## Exercise material
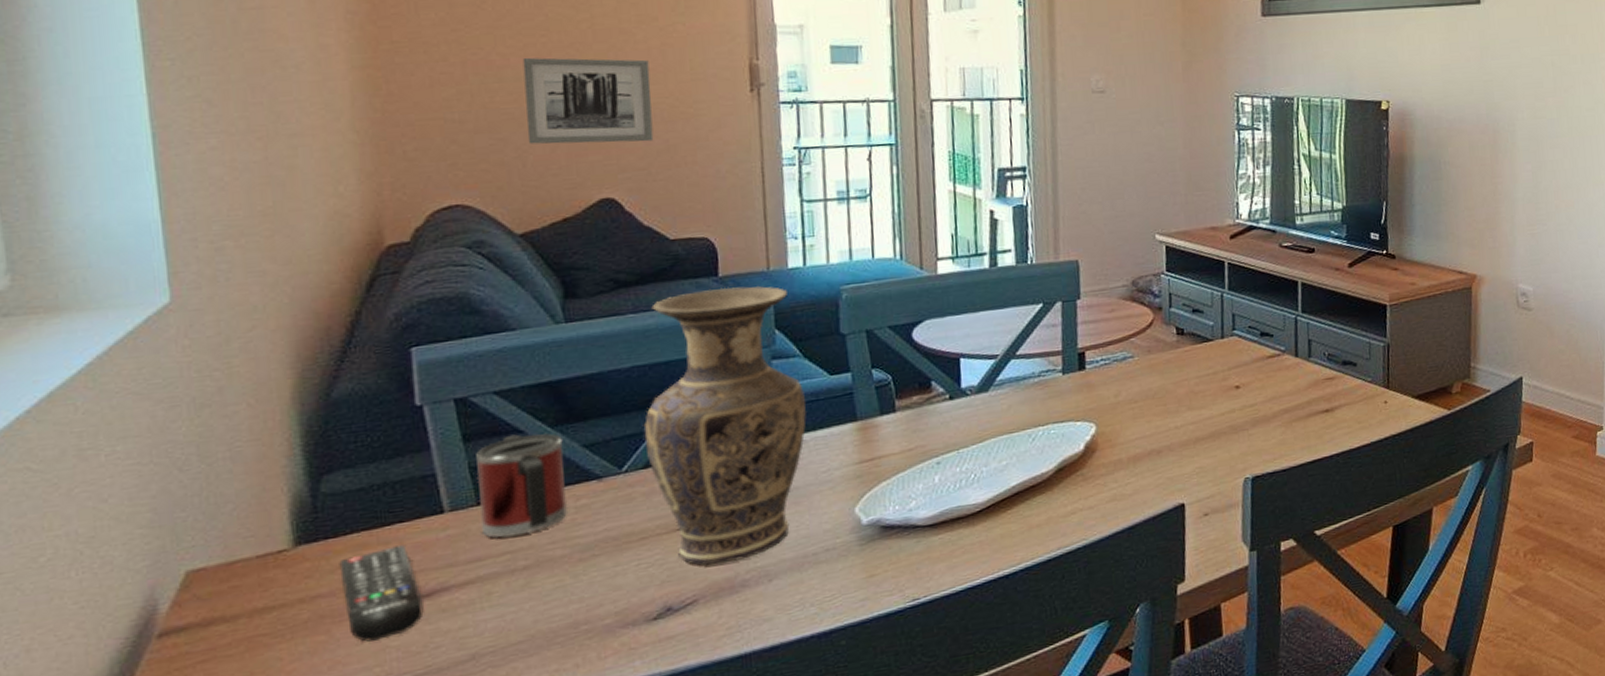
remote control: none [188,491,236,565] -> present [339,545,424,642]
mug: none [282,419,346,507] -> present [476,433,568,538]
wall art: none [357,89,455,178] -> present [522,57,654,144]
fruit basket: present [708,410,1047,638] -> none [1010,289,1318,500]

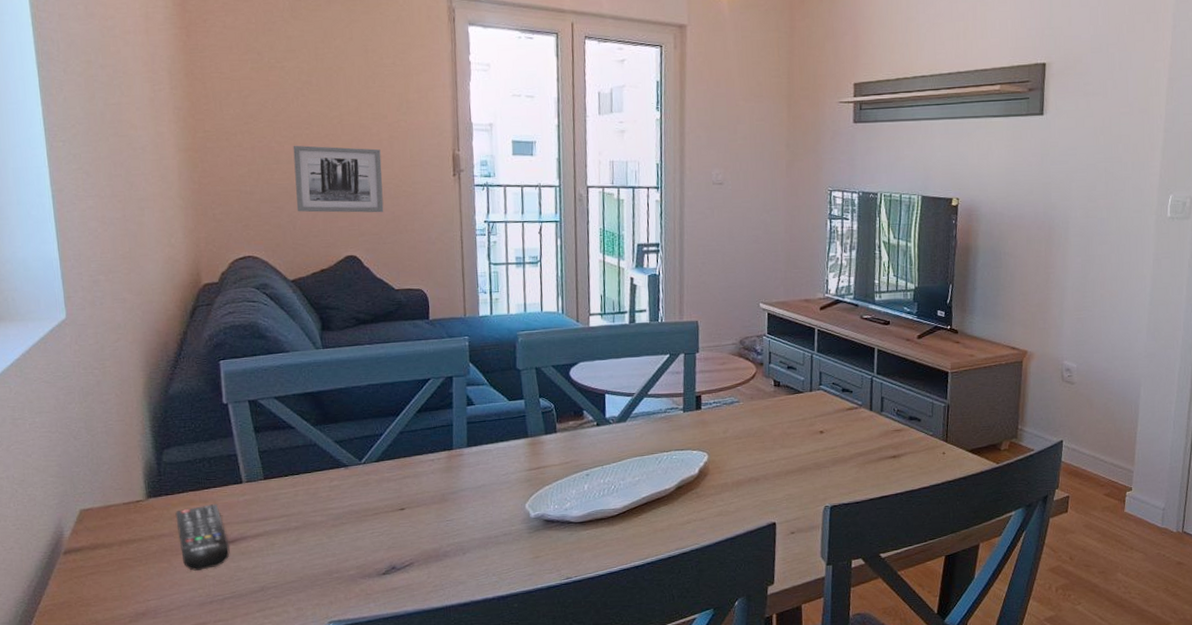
mug: present [476,433,568,538] -> none [263,429,325,505]
vase: present [643,286,807,566] -> none [376,328,492,539]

## Work task
When pictures appear among the entries, skip them and copy all remaining text precisely.

## Task output
remote control: none [188,491,236,565] -> present [339,545,424,642]
mug: none [282,419,346,507] -> present [476,433,568,538]
wall art: none [357,89,455,178] -> present [522,57,654,144]
fruit basket: present [708,410,1047,638] -> none [1010,289,1318,500]

mug: present [476,433,568,538] -> none [263,429,325,505]
vase: present [643,286,807,566] -> none [376,328,492,539]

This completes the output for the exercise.